- The Washington Times - Thursday, February 2, 2023

Democrats on Capitol Hill have a bone to pick with oil companies after they raked in record profits last year thanks to high prices at the pump, even as they call for less production to combat climate change.

Recent fourth-quarter financial filings show annual profits of roughly $36 billion for Chevron and nearly $56 billion for Exxon Mobil, shattering records and driving renewed calls from Democrats for Big Oil to be slapped with a windfall profits tax.

But the leading proponents of such a tax also advocate for less oil drilling because of its environmental impacts and for the Biden administration to further restrict energy production on federal lands and in waters, positions that analysts and energy companies say only drive prices higher amid a global supply shortage.

“It’s a little bit hard to know where to begin because … that stands on a platform of misinformation,” said Sen. Sheldon Whitehouse, Rhode Island Democrat. “What’s sad is that with these massive profits, these companies that talk green when they go to [the NATO climate summit] have chosen to basically pay off executives and shareholders rather than invest in the technologies that will move us away from danger.”

Exxon Mobil, Chevron, BP, Shell and TotalEnergies made a combined $190 billion in profits last year, according to an analysis cited by CNBC.

The whopping cash flow was due to average gasoline prices at one point topping $5 from Russia’s war against Ukraine and global demand outpacing supply. Markets determine the price of oil and gasoline, undercutting Democrats’ price gouging claims.

But the reality of a volatile energy market hasn’t stopped the White House from reverting to talking points that consumers are being ripped off after Exxon Mobil made history with the highest-ever profit for a Western oil company.
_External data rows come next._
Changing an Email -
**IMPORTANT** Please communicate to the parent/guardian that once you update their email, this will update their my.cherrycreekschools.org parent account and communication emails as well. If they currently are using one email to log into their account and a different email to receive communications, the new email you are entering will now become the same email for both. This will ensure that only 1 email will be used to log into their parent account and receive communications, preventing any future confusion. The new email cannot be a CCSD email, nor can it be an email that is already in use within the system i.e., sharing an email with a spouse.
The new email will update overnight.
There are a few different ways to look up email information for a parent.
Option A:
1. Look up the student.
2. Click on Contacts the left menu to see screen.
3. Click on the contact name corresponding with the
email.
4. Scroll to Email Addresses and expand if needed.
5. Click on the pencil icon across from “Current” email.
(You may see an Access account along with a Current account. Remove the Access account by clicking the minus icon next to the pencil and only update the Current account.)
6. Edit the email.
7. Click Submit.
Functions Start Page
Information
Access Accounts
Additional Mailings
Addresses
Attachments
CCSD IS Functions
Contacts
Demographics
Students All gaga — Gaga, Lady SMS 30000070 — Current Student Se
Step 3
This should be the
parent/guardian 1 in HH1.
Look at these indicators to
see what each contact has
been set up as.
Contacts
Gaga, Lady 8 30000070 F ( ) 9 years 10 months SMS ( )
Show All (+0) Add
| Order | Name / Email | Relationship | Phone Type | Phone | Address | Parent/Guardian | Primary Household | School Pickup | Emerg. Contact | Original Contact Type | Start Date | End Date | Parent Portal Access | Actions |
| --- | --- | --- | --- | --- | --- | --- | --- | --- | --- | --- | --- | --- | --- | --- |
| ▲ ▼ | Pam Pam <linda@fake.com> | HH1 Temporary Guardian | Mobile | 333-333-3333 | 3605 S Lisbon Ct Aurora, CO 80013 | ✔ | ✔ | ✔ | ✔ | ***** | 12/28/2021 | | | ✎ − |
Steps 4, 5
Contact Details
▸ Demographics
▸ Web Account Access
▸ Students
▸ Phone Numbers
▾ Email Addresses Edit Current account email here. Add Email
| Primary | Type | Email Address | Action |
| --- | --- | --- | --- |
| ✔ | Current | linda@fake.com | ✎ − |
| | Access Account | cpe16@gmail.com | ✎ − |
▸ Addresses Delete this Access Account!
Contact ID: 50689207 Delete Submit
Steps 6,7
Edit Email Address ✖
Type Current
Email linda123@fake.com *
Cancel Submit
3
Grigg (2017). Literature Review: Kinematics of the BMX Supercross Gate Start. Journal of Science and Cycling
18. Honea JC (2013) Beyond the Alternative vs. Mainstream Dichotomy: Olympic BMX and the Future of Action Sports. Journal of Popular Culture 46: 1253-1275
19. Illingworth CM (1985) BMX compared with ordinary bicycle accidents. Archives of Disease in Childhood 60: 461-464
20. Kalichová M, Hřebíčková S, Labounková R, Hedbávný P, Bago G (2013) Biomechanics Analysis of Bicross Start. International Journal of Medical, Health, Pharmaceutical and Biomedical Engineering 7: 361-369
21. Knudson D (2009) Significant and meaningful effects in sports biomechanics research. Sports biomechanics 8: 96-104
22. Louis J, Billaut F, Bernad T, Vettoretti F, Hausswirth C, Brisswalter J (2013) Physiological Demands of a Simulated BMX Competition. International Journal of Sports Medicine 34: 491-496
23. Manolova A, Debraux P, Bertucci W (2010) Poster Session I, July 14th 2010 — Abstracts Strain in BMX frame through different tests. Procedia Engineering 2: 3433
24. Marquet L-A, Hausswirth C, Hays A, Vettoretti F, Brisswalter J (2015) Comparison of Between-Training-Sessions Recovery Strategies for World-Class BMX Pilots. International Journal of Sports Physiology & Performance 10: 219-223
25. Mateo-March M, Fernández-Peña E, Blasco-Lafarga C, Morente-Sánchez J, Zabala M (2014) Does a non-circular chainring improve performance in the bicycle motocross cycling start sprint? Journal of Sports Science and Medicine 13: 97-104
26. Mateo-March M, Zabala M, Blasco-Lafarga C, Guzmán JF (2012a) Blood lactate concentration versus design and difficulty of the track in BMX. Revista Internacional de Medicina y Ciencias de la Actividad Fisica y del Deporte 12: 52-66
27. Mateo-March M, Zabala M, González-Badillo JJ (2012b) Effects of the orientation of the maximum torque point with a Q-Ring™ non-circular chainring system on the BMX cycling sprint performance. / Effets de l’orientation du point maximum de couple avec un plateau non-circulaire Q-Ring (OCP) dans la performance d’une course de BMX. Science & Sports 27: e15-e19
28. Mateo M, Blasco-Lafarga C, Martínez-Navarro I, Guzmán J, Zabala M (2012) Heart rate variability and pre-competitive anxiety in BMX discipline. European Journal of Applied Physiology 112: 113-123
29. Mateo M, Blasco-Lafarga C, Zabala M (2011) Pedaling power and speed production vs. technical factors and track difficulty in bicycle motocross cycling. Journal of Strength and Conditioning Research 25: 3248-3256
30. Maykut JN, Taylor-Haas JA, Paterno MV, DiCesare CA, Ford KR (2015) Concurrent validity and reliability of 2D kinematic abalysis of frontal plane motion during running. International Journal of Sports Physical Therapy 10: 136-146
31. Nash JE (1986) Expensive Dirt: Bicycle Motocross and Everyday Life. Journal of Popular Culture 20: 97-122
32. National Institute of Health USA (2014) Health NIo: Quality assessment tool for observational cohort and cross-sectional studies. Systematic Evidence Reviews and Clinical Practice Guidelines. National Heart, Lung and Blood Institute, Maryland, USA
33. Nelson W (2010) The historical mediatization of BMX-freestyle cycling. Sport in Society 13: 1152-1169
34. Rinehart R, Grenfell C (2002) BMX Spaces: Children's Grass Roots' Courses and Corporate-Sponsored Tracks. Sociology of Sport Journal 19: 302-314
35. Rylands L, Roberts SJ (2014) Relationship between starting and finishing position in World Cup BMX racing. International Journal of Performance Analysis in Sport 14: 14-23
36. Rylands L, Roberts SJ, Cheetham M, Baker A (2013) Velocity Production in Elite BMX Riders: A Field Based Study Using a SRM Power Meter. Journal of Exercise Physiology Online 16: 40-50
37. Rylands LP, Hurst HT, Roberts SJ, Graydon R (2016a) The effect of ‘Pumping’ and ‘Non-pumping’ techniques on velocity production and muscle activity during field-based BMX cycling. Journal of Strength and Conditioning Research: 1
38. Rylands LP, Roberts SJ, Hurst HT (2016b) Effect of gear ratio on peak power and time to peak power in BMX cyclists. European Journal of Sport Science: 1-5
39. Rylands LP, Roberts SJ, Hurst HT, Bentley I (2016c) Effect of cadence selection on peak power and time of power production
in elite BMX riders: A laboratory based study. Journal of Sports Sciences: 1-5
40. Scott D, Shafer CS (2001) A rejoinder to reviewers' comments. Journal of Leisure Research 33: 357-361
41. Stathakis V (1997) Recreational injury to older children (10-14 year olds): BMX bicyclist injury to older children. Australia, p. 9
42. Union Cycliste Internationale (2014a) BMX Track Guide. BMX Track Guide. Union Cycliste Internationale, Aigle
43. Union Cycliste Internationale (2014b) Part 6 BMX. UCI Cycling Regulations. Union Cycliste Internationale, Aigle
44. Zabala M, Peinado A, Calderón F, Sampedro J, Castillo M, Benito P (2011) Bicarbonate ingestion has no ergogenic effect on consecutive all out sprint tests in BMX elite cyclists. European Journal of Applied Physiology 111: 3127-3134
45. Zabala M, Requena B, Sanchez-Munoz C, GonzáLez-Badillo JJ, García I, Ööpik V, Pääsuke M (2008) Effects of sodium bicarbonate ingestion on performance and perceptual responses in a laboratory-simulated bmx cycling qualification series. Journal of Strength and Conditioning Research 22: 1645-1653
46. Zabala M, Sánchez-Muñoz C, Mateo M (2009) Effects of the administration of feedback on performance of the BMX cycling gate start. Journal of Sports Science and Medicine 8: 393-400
“It’s outrageous that Exxon has posted a new record for Western oil company profits after the American people were forced to pay such high prices at the pump amidst [Russian president Vladimir] Putin’s invasion,” White House spokesperson Abdullah Hasan said in a statement. “The latest earnings reports make clear that oil companies have everything they need, including record profits and thousands of unused but approved permits, to increase production, but they’re instead choosing to plow those profits into padding the pockets of executives and shareholders while House Republicans manufacture excuse after excuse to shield them from any accountability.”

Exxon CEO Darren Woods said that its numbers “clearly benefited from a favorable market” but that its production “provided the energy and products people needed as economies began recovering and supplies became tight.”

Sen. Ed Markey, Massachusetts Democrat and a leading proponent of a windfall profits tax, argued that Big Oil’s complaints about the anti-fossil fuel rhetoric from President Biden are all for show so that they can purposely keep supply down and prices high.

“They already have an area the size of Indiana that they have leased from the American people that they are not drilling upon,” Mr. Markey said. “If they really do have a concern about the need to drill for more oil and [natural] gas, there has been nothing stopping them over the last decade. The reality is they profit from having a shortage of supply.”